DIRECTIVE ▸
Could you rewrite everything from the start of the records down to the line containing "9: (115, 117)", with "top-left" replaced by "upper-left" and nothing else changed?

[Items listed in a dataset]
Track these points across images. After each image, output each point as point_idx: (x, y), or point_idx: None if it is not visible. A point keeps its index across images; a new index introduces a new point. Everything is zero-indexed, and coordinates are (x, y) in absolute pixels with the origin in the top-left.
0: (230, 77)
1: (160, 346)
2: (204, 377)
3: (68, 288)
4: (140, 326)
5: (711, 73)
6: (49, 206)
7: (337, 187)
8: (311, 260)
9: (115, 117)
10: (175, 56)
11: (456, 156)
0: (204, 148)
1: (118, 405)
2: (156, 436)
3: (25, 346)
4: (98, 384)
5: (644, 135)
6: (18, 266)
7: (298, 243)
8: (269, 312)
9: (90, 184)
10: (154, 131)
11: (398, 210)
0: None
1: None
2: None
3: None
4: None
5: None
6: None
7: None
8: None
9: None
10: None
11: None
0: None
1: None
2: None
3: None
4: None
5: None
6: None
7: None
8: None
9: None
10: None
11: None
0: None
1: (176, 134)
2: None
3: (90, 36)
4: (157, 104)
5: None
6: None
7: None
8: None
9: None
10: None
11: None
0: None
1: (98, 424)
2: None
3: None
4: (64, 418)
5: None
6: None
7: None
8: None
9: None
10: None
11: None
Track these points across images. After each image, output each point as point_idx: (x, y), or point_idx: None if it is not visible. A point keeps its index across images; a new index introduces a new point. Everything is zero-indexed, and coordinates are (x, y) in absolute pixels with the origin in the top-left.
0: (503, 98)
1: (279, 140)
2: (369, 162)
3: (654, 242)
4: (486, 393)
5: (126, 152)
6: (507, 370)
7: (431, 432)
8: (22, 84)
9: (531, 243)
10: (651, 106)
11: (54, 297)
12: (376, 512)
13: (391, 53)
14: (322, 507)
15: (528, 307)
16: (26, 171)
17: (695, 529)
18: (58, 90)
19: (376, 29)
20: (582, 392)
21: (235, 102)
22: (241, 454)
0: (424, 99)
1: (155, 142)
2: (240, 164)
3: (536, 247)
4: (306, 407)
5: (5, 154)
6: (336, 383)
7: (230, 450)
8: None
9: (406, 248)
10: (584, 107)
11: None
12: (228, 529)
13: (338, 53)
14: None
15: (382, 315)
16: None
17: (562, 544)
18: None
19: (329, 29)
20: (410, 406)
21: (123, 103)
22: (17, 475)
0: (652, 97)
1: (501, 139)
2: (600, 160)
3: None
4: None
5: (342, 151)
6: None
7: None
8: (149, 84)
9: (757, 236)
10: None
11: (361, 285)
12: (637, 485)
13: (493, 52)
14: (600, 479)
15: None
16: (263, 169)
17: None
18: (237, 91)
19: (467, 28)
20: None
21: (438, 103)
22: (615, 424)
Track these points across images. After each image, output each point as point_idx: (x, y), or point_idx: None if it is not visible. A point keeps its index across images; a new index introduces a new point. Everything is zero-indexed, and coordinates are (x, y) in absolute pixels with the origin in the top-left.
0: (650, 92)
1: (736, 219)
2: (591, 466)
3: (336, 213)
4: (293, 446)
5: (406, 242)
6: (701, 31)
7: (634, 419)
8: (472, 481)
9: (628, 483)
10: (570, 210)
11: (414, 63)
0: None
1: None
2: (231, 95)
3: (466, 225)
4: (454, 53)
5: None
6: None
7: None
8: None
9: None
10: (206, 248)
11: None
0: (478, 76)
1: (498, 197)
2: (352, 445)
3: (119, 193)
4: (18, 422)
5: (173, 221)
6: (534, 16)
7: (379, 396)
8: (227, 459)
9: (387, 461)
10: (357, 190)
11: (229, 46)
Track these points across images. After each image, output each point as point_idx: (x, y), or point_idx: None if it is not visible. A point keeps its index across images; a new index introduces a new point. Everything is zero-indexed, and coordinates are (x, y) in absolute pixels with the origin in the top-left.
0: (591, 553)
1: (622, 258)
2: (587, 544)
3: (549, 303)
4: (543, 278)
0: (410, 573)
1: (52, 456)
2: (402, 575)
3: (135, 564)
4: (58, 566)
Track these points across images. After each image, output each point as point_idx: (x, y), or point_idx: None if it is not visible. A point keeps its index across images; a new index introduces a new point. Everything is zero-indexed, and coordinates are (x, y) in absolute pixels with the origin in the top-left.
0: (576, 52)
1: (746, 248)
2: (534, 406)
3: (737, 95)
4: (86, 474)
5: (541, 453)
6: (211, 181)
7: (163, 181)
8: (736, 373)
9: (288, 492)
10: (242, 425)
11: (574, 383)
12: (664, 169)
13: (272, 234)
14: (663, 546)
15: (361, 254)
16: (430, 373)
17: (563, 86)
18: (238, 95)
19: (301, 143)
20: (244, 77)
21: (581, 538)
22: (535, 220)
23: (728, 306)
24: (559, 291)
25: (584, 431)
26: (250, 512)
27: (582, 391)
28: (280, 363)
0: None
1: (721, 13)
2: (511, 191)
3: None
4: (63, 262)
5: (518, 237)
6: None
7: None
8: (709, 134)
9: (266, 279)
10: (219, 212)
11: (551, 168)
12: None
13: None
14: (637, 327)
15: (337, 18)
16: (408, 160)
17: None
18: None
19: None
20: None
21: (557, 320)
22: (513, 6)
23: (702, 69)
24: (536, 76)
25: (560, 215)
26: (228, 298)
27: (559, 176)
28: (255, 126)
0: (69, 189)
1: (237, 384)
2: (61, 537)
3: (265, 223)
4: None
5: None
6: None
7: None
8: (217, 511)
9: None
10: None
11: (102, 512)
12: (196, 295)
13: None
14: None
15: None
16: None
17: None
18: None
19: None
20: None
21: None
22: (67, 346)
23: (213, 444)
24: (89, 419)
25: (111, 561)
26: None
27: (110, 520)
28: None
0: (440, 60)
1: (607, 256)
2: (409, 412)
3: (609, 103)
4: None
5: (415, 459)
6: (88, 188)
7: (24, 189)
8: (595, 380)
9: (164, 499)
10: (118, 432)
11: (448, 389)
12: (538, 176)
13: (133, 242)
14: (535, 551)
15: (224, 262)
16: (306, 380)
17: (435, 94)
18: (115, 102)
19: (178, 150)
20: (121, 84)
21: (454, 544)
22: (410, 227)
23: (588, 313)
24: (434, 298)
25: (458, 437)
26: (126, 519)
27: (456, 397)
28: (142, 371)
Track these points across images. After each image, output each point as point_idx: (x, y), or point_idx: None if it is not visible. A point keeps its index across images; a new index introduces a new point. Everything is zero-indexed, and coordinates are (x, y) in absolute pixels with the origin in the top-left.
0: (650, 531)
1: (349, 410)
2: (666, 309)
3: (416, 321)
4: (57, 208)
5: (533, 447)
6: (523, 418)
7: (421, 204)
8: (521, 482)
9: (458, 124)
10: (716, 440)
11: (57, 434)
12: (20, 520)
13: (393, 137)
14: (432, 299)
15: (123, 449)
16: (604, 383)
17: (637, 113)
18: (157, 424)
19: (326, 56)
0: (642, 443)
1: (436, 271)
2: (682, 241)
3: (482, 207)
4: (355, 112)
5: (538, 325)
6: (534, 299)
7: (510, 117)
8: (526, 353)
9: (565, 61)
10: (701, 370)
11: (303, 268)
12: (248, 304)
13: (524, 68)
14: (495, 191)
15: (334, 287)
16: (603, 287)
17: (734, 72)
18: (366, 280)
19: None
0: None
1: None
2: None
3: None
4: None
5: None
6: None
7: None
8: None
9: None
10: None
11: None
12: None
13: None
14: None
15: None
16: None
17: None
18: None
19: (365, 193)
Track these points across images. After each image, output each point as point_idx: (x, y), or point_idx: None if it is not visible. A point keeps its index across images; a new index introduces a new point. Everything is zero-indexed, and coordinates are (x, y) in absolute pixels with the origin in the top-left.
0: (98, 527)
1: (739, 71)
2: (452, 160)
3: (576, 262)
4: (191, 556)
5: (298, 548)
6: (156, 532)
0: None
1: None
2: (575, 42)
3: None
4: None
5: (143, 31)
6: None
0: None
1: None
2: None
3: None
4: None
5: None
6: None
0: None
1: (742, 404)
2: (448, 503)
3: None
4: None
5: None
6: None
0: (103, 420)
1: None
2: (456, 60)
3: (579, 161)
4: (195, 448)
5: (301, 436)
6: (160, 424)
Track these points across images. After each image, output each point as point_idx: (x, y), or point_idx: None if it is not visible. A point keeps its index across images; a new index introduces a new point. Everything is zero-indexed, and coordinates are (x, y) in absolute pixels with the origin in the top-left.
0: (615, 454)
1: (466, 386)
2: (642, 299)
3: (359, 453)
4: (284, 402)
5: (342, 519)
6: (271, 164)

THE RESULT ▸
Track these points across images. After each image, output each point as point_idx: (x, y), or point_idx: None if it is not visible. A point keeps its index across images; a new index introduces a new point. Everything is zero-indexed, and coordinates are (x, y) in absolute pixels with the origin in the upper-left.
0: (230, 77)
1: (160, 346)
2: (204, 377)
3: (68, 288)
4: (140, 326)
5: (711, 73)
6: (49, 206)
7: (337, 187)
8: (311, 260)
9: (115, 117)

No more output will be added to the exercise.